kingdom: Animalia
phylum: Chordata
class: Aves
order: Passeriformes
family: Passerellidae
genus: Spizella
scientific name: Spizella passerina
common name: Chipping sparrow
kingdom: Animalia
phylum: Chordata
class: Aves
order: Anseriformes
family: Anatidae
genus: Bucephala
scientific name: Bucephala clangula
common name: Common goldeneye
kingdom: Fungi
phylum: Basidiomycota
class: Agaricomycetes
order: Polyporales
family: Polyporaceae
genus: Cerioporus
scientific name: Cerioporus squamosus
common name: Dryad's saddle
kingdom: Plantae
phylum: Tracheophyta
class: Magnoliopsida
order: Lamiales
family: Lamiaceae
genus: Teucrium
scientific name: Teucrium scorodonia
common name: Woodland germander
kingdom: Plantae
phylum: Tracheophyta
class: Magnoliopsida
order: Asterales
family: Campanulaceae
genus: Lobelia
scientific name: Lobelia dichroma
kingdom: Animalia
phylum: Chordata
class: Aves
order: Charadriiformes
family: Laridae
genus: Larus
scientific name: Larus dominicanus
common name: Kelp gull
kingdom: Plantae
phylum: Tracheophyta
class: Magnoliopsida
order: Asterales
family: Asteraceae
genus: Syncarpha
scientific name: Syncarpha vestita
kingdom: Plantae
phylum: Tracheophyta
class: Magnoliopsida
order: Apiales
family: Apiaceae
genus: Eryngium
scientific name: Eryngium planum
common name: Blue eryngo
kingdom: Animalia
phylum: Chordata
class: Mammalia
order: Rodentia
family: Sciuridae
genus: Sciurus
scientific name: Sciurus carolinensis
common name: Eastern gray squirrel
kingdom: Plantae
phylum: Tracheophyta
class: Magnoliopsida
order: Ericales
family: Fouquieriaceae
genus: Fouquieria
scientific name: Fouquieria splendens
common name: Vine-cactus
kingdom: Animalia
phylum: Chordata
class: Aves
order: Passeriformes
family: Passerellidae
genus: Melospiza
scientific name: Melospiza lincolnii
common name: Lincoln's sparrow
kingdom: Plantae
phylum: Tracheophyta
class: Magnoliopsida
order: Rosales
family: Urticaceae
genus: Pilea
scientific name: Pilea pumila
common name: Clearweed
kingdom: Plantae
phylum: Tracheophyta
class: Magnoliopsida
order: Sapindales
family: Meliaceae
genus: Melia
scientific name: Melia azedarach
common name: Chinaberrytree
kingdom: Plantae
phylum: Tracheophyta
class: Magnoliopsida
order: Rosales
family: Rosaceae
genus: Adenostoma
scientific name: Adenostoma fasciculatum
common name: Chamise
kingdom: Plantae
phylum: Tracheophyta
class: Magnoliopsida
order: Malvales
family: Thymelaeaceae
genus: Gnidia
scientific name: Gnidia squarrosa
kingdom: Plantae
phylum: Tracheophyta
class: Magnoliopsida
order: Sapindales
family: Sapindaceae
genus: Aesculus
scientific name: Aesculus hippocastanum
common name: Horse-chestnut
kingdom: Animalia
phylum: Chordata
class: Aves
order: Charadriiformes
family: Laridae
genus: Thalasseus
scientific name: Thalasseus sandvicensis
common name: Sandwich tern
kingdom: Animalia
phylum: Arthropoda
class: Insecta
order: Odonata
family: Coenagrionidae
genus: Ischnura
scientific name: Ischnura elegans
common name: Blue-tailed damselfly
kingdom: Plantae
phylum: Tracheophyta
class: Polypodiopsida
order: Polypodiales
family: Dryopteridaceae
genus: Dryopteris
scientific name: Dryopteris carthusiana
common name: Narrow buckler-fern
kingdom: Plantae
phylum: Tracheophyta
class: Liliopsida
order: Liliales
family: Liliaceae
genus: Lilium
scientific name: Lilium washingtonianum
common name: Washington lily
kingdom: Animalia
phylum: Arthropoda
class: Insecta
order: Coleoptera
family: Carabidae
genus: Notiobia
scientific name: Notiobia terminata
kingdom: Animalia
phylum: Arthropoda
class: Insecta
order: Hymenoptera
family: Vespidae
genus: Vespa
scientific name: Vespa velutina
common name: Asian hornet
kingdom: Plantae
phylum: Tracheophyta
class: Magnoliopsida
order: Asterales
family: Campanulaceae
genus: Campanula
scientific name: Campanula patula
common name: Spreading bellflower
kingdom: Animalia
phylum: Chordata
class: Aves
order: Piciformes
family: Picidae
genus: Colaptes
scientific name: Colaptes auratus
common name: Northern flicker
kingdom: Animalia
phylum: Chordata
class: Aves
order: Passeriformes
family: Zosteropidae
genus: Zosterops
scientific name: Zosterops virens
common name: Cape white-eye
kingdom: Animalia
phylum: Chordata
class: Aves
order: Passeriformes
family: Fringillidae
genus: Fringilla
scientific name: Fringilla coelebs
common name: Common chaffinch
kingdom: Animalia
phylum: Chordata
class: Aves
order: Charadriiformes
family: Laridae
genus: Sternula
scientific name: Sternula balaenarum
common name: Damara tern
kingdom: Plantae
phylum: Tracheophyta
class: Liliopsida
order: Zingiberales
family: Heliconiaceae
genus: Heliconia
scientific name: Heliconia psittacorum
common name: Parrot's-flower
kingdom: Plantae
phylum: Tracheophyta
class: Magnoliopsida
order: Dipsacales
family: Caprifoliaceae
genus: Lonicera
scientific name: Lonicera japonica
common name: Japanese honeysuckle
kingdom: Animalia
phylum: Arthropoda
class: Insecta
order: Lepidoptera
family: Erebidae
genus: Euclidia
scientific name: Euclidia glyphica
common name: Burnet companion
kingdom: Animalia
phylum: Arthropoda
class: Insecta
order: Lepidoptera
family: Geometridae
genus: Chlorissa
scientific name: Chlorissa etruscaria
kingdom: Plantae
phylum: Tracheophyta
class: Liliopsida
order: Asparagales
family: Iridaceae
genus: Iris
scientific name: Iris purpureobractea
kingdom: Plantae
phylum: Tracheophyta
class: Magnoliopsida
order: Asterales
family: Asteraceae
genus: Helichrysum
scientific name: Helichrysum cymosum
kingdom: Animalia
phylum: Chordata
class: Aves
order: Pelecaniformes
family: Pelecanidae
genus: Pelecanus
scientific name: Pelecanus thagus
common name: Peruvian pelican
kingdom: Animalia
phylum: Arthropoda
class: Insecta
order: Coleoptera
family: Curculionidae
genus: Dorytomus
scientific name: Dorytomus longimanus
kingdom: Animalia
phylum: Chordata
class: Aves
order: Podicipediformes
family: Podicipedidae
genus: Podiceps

---

» Task prompt: Copy every line of the records above without any change.

» Expected output:
kingdom: Animalia
phylum: Chordata
class: Aves
order: Passeriformes
family: Passerellidae
genus: Spizella
scientific name: Spizella passerina
common name: Chipping sparrow
kingdom: Animalia
phylum: Chordata
class: Aves
order: Anseriformes
family: Anatidae
genus: Bucephala
scientific name: Bucephala clangula
common name: Common goldeneye
kingdom: Fungi
phylum: Basidiomycota
class: Agaricomycetes
order: Polyporales
family: Polyporaceae
genus: Cerioporus
scientific name: Cerioporus squamosus
common name: Dryad's saddle
kingdom: Plantae
phylum: Tracheophyta
class: Magnoliopsida
order: Lamiales
family: Lamiaceae
genus: Teucrium
scientific name: Teucrium scorodonia
common name: Woodland germander
kingdom: Plantae
phylum: Tracheophyta
class: Magnoliopsida
order: Asterales
family: Campanulaceae
genus: Lobelia
scientific name: Lobelia dichroma
kingdom: Animalia
phylum: Chordata
class: Aves
order: Charadriiformes
family: Laridae
genus: Larus
scientific name: Larus dominicanus
common name: Kelp gull
kingdom: Plantae
phylum: Tracheophyta
class: Magnoliopsida
order: Asterales
family: Asteraceae
genus: Syncarpha
scientific name: Syncarpha vestita
kingdom: Plantae
phylum: Tracheophyta
class: Magnoliopsida
order: Apiales
family: Apiaceae
genus: Eryngium
scientific name: Eryngium planum
common name: Blue eryngo
kingdom: Animalia
phylum: Chordata
class: Mammalia
order: Rodentia
family: Sciuridae
genus: Sciurus
scientific name: Sciurus carolinensis
common name: Eastern gray squirrel
kingdom: Plantae
phylum: Tracheophyta
class: Magnoliopsida
order: Ericales
family: Fouquieriaceae
genus: Fouquieria
scientific name: Fouquieria splendens
common name: Vine-cactus
kingdom: Animalia
phylum: Chordata
class: Aves
order: Passeriformes
family: Passerellidae
genus: Melospiza
scientific name: Melospiza lincolnii
common name: Lincoln's sparrow
kingdom: Plantae
phylum: Tracheophyta
class: Magnoliopsida
order: Rosales
family: Urticaceae
genus: Pilea
scientific name: Pilea pumila
common name: Clearweed
kingdom: Plantae
phylum: Tracheophyta
class: Magnoliopsida
order: Sapindales
family: Meliaceae
genus: Melia
scientific name: Melia azedarach
common name: Chinaberrytree
kingdom: Plantae
phylum: Tracheophyta
class: Magnoliopsida
order: Rosales
family: Rosaceae
genus: Adenostoma
scientific name: Adenostoma fasciculatum
common name: Chamise
kingdom: Plantae
phylum: Tracheophyta
class: Magnoliopsida
order: Malvales
family: Thymelaeaceae
genus: Gnidia
scientific name: Gnidia squarrosa
kingdom: Plantae
phylum: Tracheophyta
class: Magnoliopsida
order: Sapindales
family: Sapindaceae
genus: Aesculus
scientific name: Aesculus hippocastanum
common name: Horse-chestnut
kingdom: Animalia
phylum: Chordata
class: Aves
order: Charadriiformes
family: Laridae
genus: Thalasseus
scientific name: Thalasseus sandvicensis
common name: Sandwich tern
kingdom: Animalia
phylum: Arthropoda
class: Insecta
order: Odonata
family: Coenagrionidae
genus: Ischnura
scientific name: Ischnura elegans
common name: Blue-tailed damselfly
kingdom: Plantae
phylum: Tracheophyta
class: Polypodiopsida
order: Polypodiales
family: Dryopteridaceae
genus: Dryopteris
scientific name: Dryopteris carthusiana
common name: Narrow buckler-fern
kingdom: Plantae
phylum: Tracheophyta
class: Liliopsida
order: Liliales
family: Liliaceae
genus: Lilium
scientific name: Lilium washingtonianum
common name: Washington lily
kingdom: Animalia
phylum: Arthropoda
class: Insecta
order: Coleoptera
family: Carabidae
genus: Notiobia
scientific name: Notiobia terminata
kingdom: Animalia
phylum: Arthropoda
class: Insecta
order: Hymenoptera
family: Vespidae
genus: Vespa
scientific name: Vespa velutina
common name: Asian hornet
kingdom: Plantae
phylum: Tracheophyta
class: Magnoliopsida
order: Asterales
family: Campanulaceae
genus: Campanula
scientific name: Campanula patula
common name: Spreading bellflower
kingdom: Animalia
phylum: Chordata
class: Aves
order: Piciformes
family: Picidae
genus: Colaptes
scientific name: Colaptes auratus
common name: Northern flicker
kingdom: Animalia
phylum: Chordata
class: Aves
order: Passeriformes
family: Zosteropidae
genus: Zosterops
scientific name: Zosterops virens
common name: Cape white-eye
kingdom: Animalia
phylum: Chordata
class: Aves
order: Passeriformes
family: Fringillidae
genus: Fringilla
scientific name: Fringilla coelebs
common name: Common chaffinch
kingdom: Animalia
phylum: Chordata
class: Aves
order: Charadriiformes
family: Laridae
genus: Sternula
scientific name: Sternula balaenarum
common name: Damara tern
kingdom: Plantae
phylum: Tracheophyta
class: Liliopsida
order: Zingiberales
family: Heliconiaceae
genus: Heliconia
scientific name: Heliconia psittacorum
common name: Parrot's-flower
kingdom: Plantae
phylum: Tracheophyta
class: Magnoliopsida
order: Dipsacales
family: Caprifoliaceae
genus: Lonicera
scientific name: Lonicera japonica
common name: Japanese honeysuckle
kingdom: Animalia
phylum: Arthropoda
class: Insecta
order: Lepidoptera
family: Erebidae
genus: Euclidia
scientific name: Euclidia glyphica
common name: Burnet companion
kingdom: Animalia
phylum: Arthropoda
class: Insecta
order: Lepidoptera
family: Geometridae
genus: Chlorissa
scientific name: Chlorissa etruscaria
kingdom: Plantae
phylum: Tracheophyta
class: Liliopsida
order: Asparagales
family: Iridaceae
genus: Iris
scientific name: Iris purpureobractea
kingdom: Plantae
phylum: Tracheophyta
class: Magnoliopsida
order: Asterales
family: Asteraceae
genus: Helichrysum
scientific name: Helichrysum cymosum
kingdom: Animalia
phylum: Chordata
class: Aves
order: Pelecaniformes
family: Pelecanidae
genus: Pelecanus
scientific name: Pelecanus thagus
common name: Peruvian pelican
kingdom: Animalia
phylum: Arthropoda
class: Insecta
order: Coleoptera
family: Curculionidae
genus: Dorytomus
scientific name: Dorytomus longimanus
kingdom: Animalia
phylum: Chordata
class: Aves
order: Podicipediformes
family: Podicipedidae
genus: Podiceps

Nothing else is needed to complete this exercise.